Text block -
────────────────

In a recent email exchange, Fred Hutchings articulated one of those ways. He wrote of people who commit evil deeds, “they must be held accountable by we the living. We must find them and hold them responsible. This is a duty. Indeed it is one of our relationships with the departed.”
If I read Fred correctly, we have a responsibility to uphold justice, to pursue right relations and death dos not terminate that duty; if anything, it intensifies it, so this morning as we consider together the relationships we have with those who have died, I share a story from the Jewish mystical tradition, a story of creation that goes something like this: When the divine energy needs to make room for the world it has to recede. A rabbi explained it to me this way: visualize an inflated balloon deflating. Then somehow it bursts into infinite pieces. Sparks of divine light fall everywhere. The task of creation for humans is to recognize the divine light in each being, to gather it up, to reassemble its constituent parts. Perhaps each of us, not just the collective divine energy eventually reassembles as a complete being.
I imagine Eeyore with his busted balloon gathering the pieces into a honey pot. If the purpose of life is to let ourselves be re-assembled, or reunited with our own divine fragments as we lift up and return the divine fragments of others, then perhaps what happens in death is that once again, the divine light within us scatters. It doesn’t dissipate so much as disperse. Instead of residing in the body we once had, our light travels with any and every being we touched. The ones who love us. The ones who learn something about themselves by encountering us, even disliking us. The ones we inspire, mentor, raise. The ones we challenge in ways that evoke their growth, cultivate their flexibility, or patience or understanding. The ones we extended our compassion to, and the ones who gained the capacity to be compassionate by knowing us.

────────────────

Work to be completed - In the passage on our relationships with those who have died, what image did the rabbi ask the speaker to visualize?

Recorded data -
────────────────

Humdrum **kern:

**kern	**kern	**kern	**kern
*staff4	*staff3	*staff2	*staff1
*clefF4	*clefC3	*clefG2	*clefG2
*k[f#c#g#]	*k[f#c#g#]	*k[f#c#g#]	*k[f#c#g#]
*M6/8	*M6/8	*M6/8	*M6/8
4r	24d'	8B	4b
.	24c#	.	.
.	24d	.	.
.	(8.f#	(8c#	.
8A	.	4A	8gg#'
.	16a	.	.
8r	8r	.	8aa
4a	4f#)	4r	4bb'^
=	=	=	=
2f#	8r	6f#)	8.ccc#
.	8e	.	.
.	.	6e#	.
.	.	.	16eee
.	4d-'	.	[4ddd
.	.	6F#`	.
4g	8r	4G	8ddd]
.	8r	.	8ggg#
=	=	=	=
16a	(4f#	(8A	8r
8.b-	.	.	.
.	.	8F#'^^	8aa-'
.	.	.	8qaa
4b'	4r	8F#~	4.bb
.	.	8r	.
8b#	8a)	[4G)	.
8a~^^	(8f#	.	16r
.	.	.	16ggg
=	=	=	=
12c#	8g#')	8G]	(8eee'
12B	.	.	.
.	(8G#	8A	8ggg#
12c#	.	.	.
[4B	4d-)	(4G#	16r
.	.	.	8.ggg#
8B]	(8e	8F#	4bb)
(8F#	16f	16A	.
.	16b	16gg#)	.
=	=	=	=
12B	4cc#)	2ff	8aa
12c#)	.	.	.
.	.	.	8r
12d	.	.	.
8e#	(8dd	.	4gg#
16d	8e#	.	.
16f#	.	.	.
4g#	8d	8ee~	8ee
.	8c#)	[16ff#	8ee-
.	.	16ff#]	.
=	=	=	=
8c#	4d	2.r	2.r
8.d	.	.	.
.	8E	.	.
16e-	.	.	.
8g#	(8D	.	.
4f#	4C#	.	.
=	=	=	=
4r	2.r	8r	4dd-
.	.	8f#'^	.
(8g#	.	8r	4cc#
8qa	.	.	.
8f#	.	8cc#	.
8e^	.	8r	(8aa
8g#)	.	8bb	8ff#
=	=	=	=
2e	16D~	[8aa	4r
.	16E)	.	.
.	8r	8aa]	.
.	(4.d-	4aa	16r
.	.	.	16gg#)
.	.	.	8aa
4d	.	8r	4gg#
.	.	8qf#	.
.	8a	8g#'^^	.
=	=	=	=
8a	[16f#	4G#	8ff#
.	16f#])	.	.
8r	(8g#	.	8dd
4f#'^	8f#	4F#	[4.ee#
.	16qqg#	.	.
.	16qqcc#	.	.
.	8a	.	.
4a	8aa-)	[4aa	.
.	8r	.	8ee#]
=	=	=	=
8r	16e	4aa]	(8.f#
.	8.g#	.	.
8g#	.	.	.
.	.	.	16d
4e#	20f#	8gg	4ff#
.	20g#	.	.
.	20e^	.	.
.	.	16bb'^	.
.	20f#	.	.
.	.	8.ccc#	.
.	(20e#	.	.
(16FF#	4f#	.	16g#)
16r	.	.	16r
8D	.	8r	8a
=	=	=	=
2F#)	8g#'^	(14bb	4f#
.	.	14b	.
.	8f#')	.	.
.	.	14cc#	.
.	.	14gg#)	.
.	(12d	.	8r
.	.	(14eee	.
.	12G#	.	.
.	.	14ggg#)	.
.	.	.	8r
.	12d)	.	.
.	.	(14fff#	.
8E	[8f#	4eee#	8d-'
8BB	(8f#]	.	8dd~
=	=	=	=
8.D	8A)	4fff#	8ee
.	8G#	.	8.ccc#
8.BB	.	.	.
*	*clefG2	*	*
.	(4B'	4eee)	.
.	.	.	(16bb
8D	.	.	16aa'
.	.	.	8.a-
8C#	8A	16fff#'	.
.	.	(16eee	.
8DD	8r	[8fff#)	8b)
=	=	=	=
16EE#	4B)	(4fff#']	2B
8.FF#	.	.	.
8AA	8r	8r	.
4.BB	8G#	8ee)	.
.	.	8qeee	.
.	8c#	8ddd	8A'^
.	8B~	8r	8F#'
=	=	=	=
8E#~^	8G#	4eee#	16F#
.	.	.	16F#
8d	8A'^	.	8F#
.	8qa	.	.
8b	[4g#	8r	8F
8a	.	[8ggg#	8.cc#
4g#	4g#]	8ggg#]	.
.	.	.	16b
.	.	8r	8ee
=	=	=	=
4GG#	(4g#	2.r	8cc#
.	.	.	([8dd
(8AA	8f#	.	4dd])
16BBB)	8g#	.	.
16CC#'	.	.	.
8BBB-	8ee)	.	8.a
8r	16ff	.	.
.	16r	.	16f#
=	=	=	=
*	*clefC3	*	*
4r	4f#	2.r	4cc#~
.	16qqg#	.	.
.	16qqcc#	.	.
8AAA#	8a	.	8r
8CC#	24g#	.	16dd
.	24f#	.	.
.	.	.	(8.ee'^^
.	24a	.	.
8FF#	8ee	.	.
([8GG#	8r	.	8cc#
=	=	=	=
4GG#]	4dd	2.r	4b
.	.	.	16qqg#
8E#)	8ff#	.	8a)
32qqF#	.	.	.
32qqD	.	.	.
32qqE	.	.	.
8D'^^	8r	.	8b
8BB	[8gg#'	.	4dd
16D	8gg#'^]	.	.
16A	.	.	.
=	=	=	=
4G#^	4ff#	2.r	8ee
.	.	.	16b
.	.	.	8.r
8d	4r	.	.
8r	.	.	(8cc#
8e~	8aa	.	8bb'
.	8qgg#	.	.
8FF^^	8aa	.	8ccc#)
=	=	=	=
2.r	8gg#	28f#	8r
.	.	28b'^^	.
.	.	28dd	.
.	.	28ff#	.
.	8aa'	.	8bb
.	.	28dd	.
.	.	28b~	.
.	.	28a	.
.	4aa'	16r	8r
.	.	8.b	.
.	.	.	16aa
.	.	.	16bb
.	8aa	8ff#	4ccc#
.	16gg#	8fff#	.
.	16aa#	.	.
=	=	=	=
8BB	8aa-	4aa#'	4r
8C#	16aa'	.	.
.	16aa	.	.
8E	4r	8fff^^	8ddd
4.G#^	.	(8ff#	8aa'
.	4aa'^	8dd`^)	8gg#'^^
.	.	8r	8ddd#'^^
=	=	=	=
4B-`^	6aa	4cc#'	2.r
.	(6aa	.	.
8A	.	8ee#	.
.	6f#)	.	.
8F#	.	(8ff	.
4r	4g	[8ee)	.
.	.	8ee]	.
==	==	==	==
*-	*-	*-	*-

────────────────

Reply - An inflated balloon deflating.